First-time buyers in major Canadian markets

move to get in ahead of higher interest rates, says RE/MAX

Driven by the threat of higher interest rates down the road, first-time buyers are contributing to strong upward momentum in residential housing markets across the country, according to a report released by RE/MAX.

The RE/MAX First-Time Buyers Report, highlighting trends and developments in nineteen major Canadian centres, found that low interest rates and balanced market conditions have provided significant impetus in 2011, particularly at lower price points.  Just over 30 per cent of markets are reporting sales in excess of 2010 levels as a result, while almost 70 per cent have experienced an upswing in average price.  Leading the country in terms of percentage increases in the number of homes sold are Western Canadian markets, including Saskatoon (up close to 15 per cent), Greater Vancouver (up close to 12 per cent), and Winnipeg (up just over 11 per cent).  With an average price hike of close to 20 per cent year-to-date (February), Greater Vancouver continues to show unprecedented strength, followed by Hamilton-Burlington (eight per cent), Quebec City (seven per cent), Winnipeg (close to seven per cent), Greater Toronto (five per cent), and Greater Montreal (five per cent). 

Despite homeownership rates approaching 70 per cent, there is clearly room for growth as entry-level buyers make their moves from coast-to-coast, undeterred by higher housing values and changes to lending criteria.  Many purchasers intent on realizing homeownership are scaling back on expectations or are willing to sacrifice location, quality and/or size to make their dream a reality – not unlike generations before them.

Inventory levels, while tight in several larger centres, are more balanced overall, giving first-time buyers a good selection of housing product from which to choose.  Not surprisingly, condominium apartments and town homes have become the first step for many entry-level purchasers, especially in Greater Vancouver, Victoria, Kelowna, Edmonton, Calgary, London-St. Thomas, Hamilton-Burlington, Greater Toronto, the Island of Montreal, and Halifax-Dartmouth where average prices have risen unabated in recent years.

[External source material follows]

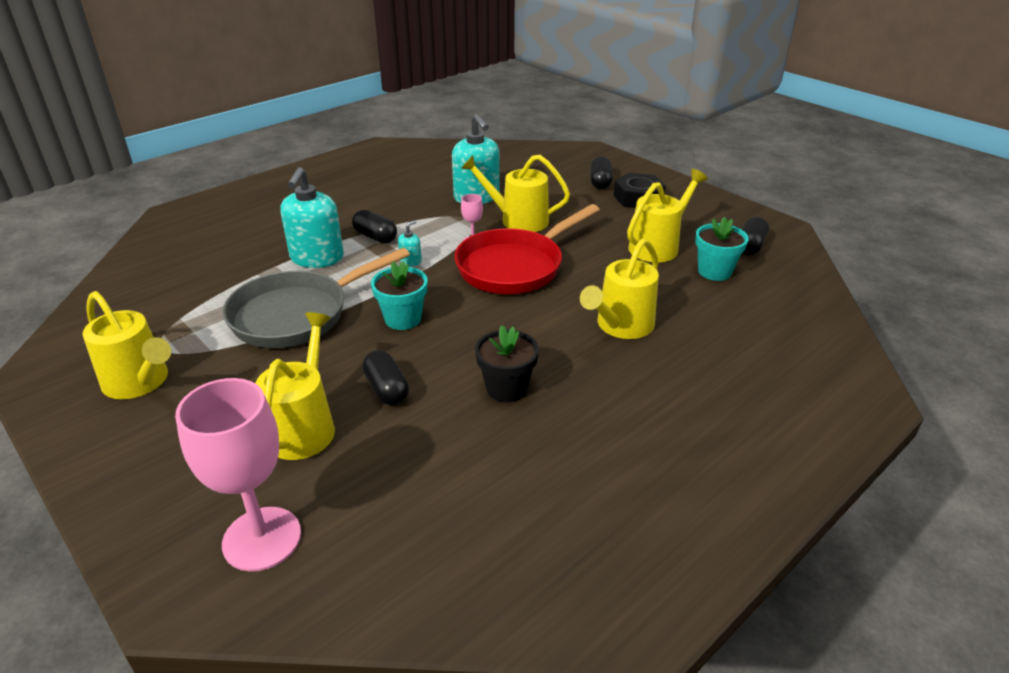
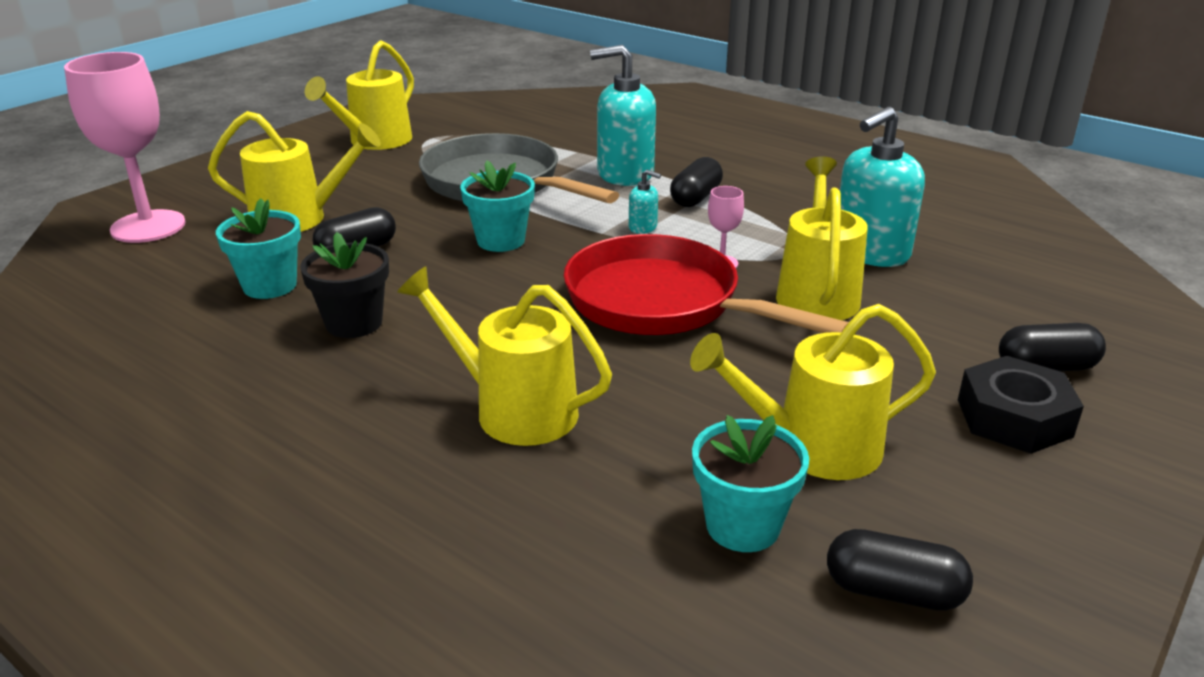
camera: 80 degrees right, 5 degrees down
(432, 436) = (270, 286): none -> turquoise flower pot
(658, 246) = (812, 448): yellow watering can -> yellow watering can turned 135 degrees clockwise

With the Canadian economy on firmer footing overall, residential real estate is well-positioned moving into the traditionally busy spring market.  Consumer confidence is climbing in conjunction with economic performance, and concerns over a secondary recession fade with each passing day.  The mood is cautiously optimistic, as first-time buyers enter the market.

Changes to recent financing criteria have not created the anticipated run up in activity in most markets.  From a financial standpoint, most rookie home buyers remain quite prudent.  Those making the leap are not doing it lightly, buying within their means.  While this most recent round of policy tightening will likely have a negligible effect on demand, the message is getting across. 

Affordability remains a growing concern in most markets, and—aside from first-time purchasers—no one is more in tune with that than housing planners and developers.  In fact, the growing demand for reasonably-priced product is creating a shift in the country’s housing mix.  That trend is expected to gain traction in coming years, as builders look to create greater options for those seeking to realize homeownership.    In recent years, builders have helped ease the move to homeownership by concentrating on intensification—condominium buildings with smaller suites and small-lot subdivisions offering detached, compact homes at a fraction of the cost of a traditional single-family home.   On the flip side, the affordability factor is also breathing new life into tired older neighbourhoods, and that, in turn, is contributing to rising values. 

As prices escalate, first-time buyers are indeed spending more—some out of necessity, but others are simply in a position to do so.  Unlike in years past—a greater percentage of today’s first-time buyer pool is comprised of dual-income, college or university-educated couples with solid earnings.  They’re spending close to average price or slightly more to secure—in most cases—a better location or a home that will grow with them.   Yet, the fact remains that those on a tighter budget can get in for considerably less, with reasonable choices in every major market across the country.   While some may feel discouraged by eroding affordability levels, the underlying confidence in the concept of homeownership is rising.

While market conditions are one thing that influences first-time buyers, few things trump the fundamental belief in homeownership.  Today’s entry-level buyers are steadfast in their mindset.  They know they have to live somewhere, but they simply don’t want to pay someone else’s mortgage.  Savvy or practical, they remain a driving force.  The bottom line is that the demand for entry-level product will remain steady.  The role of starter homes in the marketplace is becoming ever more vital.